Railwayman, Beerhouse Keeper and Coal Merchant
William Skinner was born in Exmouth, Devon, about 1819. In the 1851 census he was living at Bishops Hull, Somerset, with his Tiverton-born wife Jane, children Ellen and William and his widowed father Robert, a retired house servant. William gave his occupation as a railway labourer.
During the following decade he moved his family to Yeovil, presumably following a railway career for in the 1861 census he was working as a railway inspector, presumably at the newly-opened Yeovil Town Railway Station. At this time he was living in Middle Street, two houses away from Commercial Buildings in Middle Street. Commercial Buildings were where the William Dampier now stands and it is likely that William lived in the first house next to the Railway Inn. Living with him was Jane and three children - Emma, Walter and Frederick with no sign of Ellen and William. Within a year of two the family moved along the road to the South Western Arms.
Here William opened a beerhouse and is mentioned as a beer retailer in several Kelly's Directories between 1866 and 1875. I would assume that Jane pretty much ran the beerhouse, at least during the day, as during this period William must have been very busy setting up a new enterprise.
Having worked for many years on the railways, William Skinner obviously appreciated the importance of coal to the new transport system. From working as a railway inspector in 1861 at the newly opened Yeovil Town Railway Station, seen in the photograph below, by 1871 he was listed in the census as a coal merchant and cannily located his coal yard in Station Road, adjacent to the railway goods yard.

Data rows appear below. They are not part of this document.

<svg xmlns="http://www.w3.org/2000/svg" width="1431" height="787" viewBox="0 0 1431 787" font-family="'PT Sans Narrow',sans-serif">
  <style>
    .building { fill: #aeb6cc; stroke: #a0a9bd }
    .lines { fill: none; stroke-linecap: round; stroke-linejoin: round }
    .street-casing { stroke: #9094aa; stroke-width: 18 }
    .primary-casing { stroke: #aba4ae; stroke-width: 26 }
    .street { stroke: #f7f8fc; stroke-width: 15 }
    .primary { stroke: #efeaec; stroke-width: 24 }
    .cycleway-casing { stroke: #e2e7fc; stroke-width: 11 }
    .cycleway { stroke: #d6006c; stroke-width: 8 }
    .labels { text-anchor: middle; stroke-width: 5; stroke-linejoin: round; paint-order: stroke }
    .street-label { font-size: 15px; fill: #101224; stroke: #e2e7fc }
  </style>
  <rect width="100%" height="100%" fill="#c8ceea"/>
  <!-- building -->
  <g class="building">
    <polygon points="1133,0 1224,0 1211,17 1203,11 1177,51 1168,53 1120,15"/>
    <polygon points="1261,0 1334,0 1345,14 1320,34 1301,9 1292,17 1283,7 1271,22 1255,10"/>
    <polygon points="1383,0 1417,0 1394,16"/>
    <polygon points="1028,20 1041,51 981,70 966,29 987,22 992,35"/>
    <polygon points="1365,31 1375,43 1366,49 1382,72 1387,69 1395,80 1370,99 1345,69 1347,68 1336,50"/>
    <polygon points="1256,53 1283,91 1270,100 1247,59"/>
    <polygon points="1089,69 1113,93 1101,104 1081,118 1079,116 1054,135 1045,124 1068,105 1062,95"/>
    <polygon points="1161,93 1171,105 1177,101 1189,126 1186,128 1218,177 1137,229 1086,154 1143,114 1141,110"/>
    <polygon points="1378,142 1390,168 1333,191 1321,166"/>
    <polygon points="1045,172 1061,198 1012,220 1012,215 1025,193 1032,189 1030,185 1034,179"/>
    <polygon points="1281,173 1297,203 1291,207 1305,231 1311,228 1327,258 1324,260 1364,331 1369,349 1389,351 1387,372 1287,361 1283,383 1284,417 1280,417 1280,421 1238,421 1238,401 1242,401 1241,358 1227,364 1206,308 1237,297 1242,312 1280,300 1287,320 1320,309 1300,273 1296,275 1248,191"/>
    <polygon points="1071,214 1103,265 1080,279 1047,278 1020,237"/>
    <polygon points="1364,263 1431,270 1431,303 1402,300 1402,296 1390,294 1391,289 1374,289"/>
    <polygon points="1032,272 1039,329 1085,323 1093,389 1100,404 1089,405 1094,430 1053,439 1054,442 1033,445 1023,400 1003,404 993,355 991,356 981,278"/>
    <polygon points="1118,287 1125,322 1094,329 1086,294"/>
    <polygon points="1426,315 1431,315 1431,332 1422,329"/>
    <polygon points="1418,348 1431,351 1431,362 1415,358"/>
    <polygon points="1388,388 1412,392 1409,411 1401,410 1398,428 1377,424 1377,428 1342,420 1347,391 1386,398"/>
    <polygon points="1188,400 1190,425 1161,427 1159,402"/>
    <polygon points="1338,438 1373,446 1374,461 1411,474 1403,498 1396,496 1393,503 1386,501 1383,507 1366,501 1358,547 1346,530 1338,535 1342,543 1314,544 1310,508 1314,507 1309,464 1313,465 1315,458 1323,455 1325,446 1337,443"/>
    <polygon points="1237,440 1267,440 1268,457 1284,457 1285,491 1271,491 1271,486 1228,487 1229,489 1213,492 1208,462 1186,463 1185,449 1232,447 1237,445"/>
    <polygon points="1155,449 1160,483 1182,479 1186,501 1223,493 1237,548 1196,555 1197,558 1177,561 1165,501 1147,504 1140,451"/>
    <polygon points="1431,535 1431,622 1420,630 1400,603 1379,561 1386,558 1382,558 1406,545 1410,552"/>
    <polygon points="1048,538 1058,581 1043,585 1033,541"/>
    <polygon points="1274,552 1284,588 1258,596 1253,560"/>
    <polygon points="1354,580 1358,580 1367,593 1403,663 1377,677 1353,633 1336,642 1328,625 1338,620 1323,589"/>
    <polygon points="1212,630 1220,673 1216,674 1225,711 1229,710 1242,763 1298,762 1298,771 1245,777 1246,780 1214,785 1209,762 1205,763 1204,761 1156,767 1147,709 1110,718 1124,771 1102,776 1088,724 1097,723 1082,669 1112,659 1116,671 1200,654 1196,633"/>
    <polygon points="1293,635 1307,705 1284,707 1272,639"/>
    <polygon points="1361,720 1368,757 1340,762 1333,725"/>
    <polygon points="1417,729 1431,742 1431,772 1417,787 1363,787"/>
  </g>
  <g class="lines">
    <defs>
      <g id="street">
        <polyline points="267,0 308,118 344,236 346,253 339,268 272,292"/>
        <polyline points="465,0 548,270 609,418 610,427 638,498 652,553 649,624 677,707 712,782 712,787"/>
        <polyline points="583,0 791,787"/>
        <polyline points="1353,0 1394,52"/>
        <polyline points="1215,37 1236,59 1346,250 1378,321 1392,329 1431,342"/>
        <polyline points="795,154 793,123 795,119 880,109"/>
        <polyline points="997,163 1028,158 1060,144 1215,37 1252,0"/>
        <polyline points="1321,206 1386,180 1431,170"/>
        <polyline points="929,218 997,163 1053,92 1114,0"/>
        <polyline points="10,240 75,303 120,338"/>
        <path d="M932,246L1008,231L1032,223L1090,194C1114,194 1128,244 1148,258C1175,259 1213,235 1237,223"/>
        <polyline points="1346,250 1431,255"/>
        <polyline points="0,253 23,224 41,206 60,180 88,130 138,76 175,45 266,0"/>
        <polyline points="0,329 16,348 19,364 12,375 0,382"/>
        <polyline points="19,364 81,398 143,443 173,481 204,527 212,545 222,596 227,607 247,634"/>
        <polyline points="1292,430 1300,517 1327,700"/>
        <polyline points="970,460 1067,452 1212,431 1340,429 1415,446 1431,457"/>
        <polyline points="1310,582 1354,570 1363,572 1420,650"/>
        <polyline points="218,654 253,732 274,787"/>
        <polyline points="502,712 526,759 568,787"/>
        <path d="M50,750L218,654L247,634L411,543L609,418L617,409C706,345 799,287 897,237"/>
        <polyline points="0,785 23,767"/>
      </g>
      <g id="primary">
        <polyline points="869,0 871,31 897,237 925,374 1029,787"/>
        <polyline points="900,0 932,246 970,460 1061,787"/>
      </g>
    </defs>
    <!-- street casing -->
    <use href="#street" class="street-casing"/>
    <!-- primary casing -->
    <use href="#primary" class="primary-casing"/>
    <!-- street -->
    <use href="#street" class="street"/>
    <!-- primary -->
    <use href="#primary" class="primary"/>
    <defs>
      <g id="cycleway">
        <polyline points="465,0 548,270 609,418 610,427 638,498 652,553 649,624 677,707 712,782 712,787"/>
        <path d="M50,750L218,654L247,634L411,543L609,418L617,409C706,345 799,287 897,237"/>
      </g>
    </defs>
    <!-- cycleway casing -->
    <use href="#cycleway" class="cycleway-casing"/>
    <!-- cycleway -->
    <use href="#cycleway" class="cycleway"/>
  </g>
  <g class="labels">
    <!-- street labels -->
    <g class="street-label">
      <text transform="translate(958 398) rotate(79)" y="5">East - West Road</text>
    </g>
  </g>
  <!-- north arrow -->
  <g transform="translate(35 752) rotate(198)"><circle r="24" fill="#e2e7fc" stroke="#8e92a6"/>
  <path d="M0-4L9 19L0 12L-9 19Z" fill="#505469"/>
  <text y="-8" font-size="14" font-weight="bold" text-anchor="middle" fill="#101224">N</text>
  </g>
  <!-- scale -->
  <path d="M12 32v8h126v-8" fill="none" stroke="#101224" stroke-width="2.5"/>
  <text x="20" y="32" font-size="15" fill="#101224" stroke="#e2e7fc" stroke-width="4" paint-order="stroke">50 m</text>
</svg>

By 1881 William, Jane and son Frederick had moved to 9 South Western Terrace, opposite their coal yard. Both William and Frederick were listed as coal merchants and Frederick was to continue running the coal yard business after his father's death in 1888 at the age of about 69.
This sketch from Summerhouse Hill overlooking the new Yeovil Town Railway Station was made about 1860 at exactly the time career railway man William Skinner was working as a railway inspector at Yeovil.
This enlargement of the previous sketch in monochrome shows the detail of the train and station much clearer. I'm not sure which came first - the colour or monochrome version.
William Skinner's beerhouse is arrowed in this sepia toned photograph of 1905. The right hand side of the photograph is dominated by the Elephant and Castle and, just left of centre, the two-storey building with the large projecting sign is the Southwestern Arms.
This photograph was taken about 1910 and looks along Station Road. Having worked for many years on the railways, William Skinner obviously appreciated the importance of coal to the new transport system. From working as a railway labourer in 1851 and rising to become a railway inspector in 1861 at the newly opened Yeovil Town Railway Station, seen here at centre, by 1871 he was listed in the census as a coal merchant and cannily located his coal yard, seen here at right, adjacent to the railway goods yard. At left is the Alexandra Hotel. At the time of this photograph the coal yard was run by William's son, Frederick Skinner.